Agent Trust Control Plane
A file-backed governance layer for AI agents that classifies proposed actions as
allow, approval_required,
clarification_required, or blocked.
Human oversight where it matters. No friction where it does not.
"Tool-using agents can send messages, edit files, delete data, push code, and spend money. The question is not whether they should act. It is whether anyone is checking before they do."
01 The Problem
As AI agents gain tool access to file systems, APIs, cloud resources, and communication channels, they can execute high-stakes actions without meaningful human review. Most agent frameworks treat safety as a prompt concern: "be careful" baked into system messages that agents can interpret loosely or ignore under accumulated context pressure.
The failure mode is not a rogue agent acting maliciously.
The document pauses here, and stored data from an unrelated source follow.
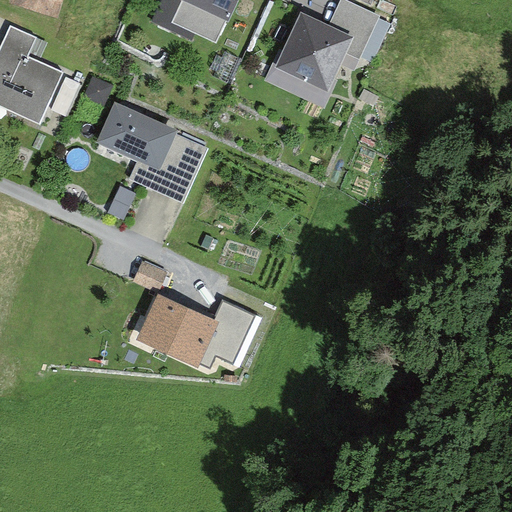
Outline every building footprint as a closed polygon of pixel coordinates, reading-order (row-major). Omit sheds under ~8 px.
[(66,0),(16,0),(60,17),(66,0)] [(182,0),(175,18),(218,37),(234,0),(182,0)] [(301,6),(273,63),(329,90),(350,48),(364,54),(384,15),(353,0),(341,0),(337,8),(331,21),(301,6)] [(42,37),(11,24),(6,36),(0,50),(0,110),(41,130),(65,73),(34,57),(42,37)] [(121,75),(77,57),(51,118),(95,136),(121,75)] [(123,106),(108,139),(164,164),(178,131),(123,106)] [(140,272),(163,279),(169,262),(146,255),(140,272)] [(161,290),(138,337),(201,366),(223,319),(161,290)]
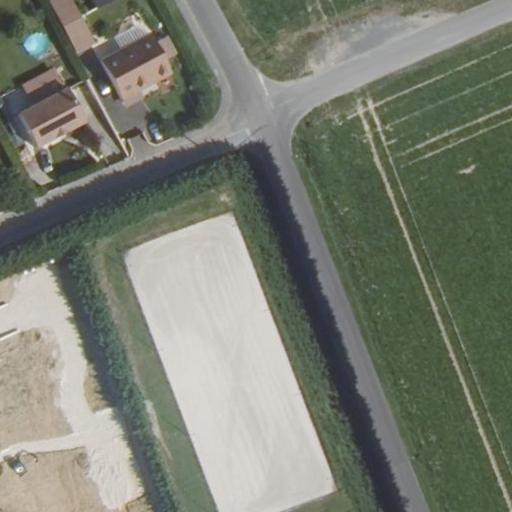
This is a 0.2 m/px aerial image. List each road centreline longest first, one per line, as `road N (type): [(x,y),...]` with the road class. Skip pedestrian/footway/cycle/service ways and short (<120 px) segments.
road 1 (tertiary): [(416,511),(261,121)]
road 2 (residential): [(0,236),(261,121)]
road 3 (tertiary): [(261,121),(511,11)]
road 4 (tertiary): [(261,121),(200,0)]
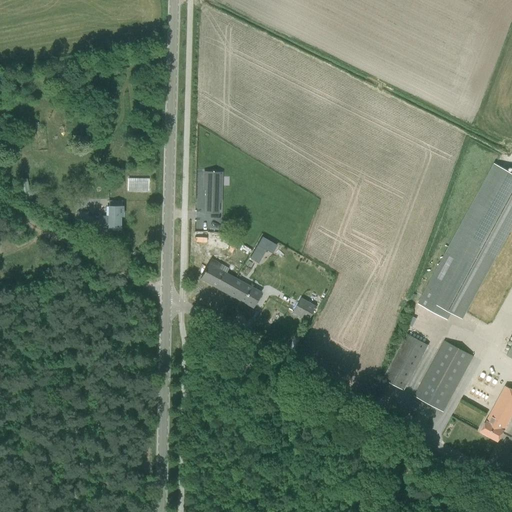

It is an ambiguous destructive request that escalates unchecked because no structural gate exists between "the agent thinks this is fine" and "the action is irreversible." Without a governance layer, the only safeguard is the model's own judgment. That is exactly what governance should not depend on.
02 What I Built
A local, deterministic control plane that sits between agent intent and action execution. Every proposed action is evaluated against a YAML policy registry, classified by risk, and either approved, gated for human review, routed for clarification, or blocked outright.
Policy Registry
YAML-based rules defining what agents can do, what needs approval, and what's blocked
Risk Engine
Deterministic classification matching actions against policy rules and budget constraints
Audit Trail
JSONL logging of every decision with rationale, matched rules, and approval IDs
Approval Inbox
Markdown-rendered queue of pending human decisions with context and one-click resolution
The CLI accepts structured proposals: agent name, action type, target, tool, destructiveness flag, and stated intent. It returns a decision with full rationale. A static HTML dashboard provides oversight visibility across all decisions and pending approvals.
03 Key Design Decisions
Deterministic over probabilistic. The risk engine uses rule-matching against explicit policies, not model-based judgment. Safety classification should not depend on the same type of reasoning it's meant to govern. A YAML policy that says "external sends require approval" always fires. It does not get overridden by a persuasive prompt.
Clarification as a first-class decision.
Most governance systems have binary gates: allow or block. But real agent failures often
start with ambiguity: a request that could be safe or destructive depending on intent
the agent hasn't confirmed. Adding clarification_required as
a distinct decision type catches the class of errors where agents escalate ambiguous
requests into irreversible actions.
Local and file-backed. No cloud dependency, no database. Policies are YAML files, audit trails are JSONL, the inbox is Markdown, and the dashboard is static HTML. Everything is inspectable, version-controllable, and works offline. This makes the control plane easy to audit and impossible to silently bypass.
04 Challenges
Policy granularity was a constant tradeoff. Too coarse and everything gets flagged, creating approval fatigue that defeats the purpose. Too fine and the policy file becomes unwieldy and brittle. The right balance came from starting with broad rules and adding specificity only where real false positives or false negatives showed up.
The clarification workflow needed careful design. When the control plane asks for clarification, the agent needs a structured way to re-submit with more context — not just retry the same proposal. This meant designing the CLI interaction as a conversation, not a single pass.
05 What I Learned
Safety needs structure, not just instructions
Telling an agent to "be careful" is not a governance model. Deterministic policy enforcement is.
Ambiguity is the real risk
Most dangerous agent actions are not obviously wrong. They are ambiguous requests that escalate without clarification.
Audit trails change behavior
When every decision is logged with rationale and matched rules, the system becomes self-documenting and easy to debug.
Simple formats win
YAML policies, JSONL logs, Markdown inbox. No database, no cloud. Inspectable, portable, version-controllable.
06 Why This Matters
As AI agents move from demos to production, executing real actions on real systems, governance becomes a hard requirement. This project demonstrates how to build that governance layer: deterministic policy enforcement, human approval gates, clarification workflows for ambiguous cases, and full audit trails.
Structured policy registries, risk classification, approval workflows, and file-backed audit infrastructure are the building blocks any organization needs once agents start taking actions that matter. The difference between trusting an agent because you hope it is safe and trusting it because you can prove it.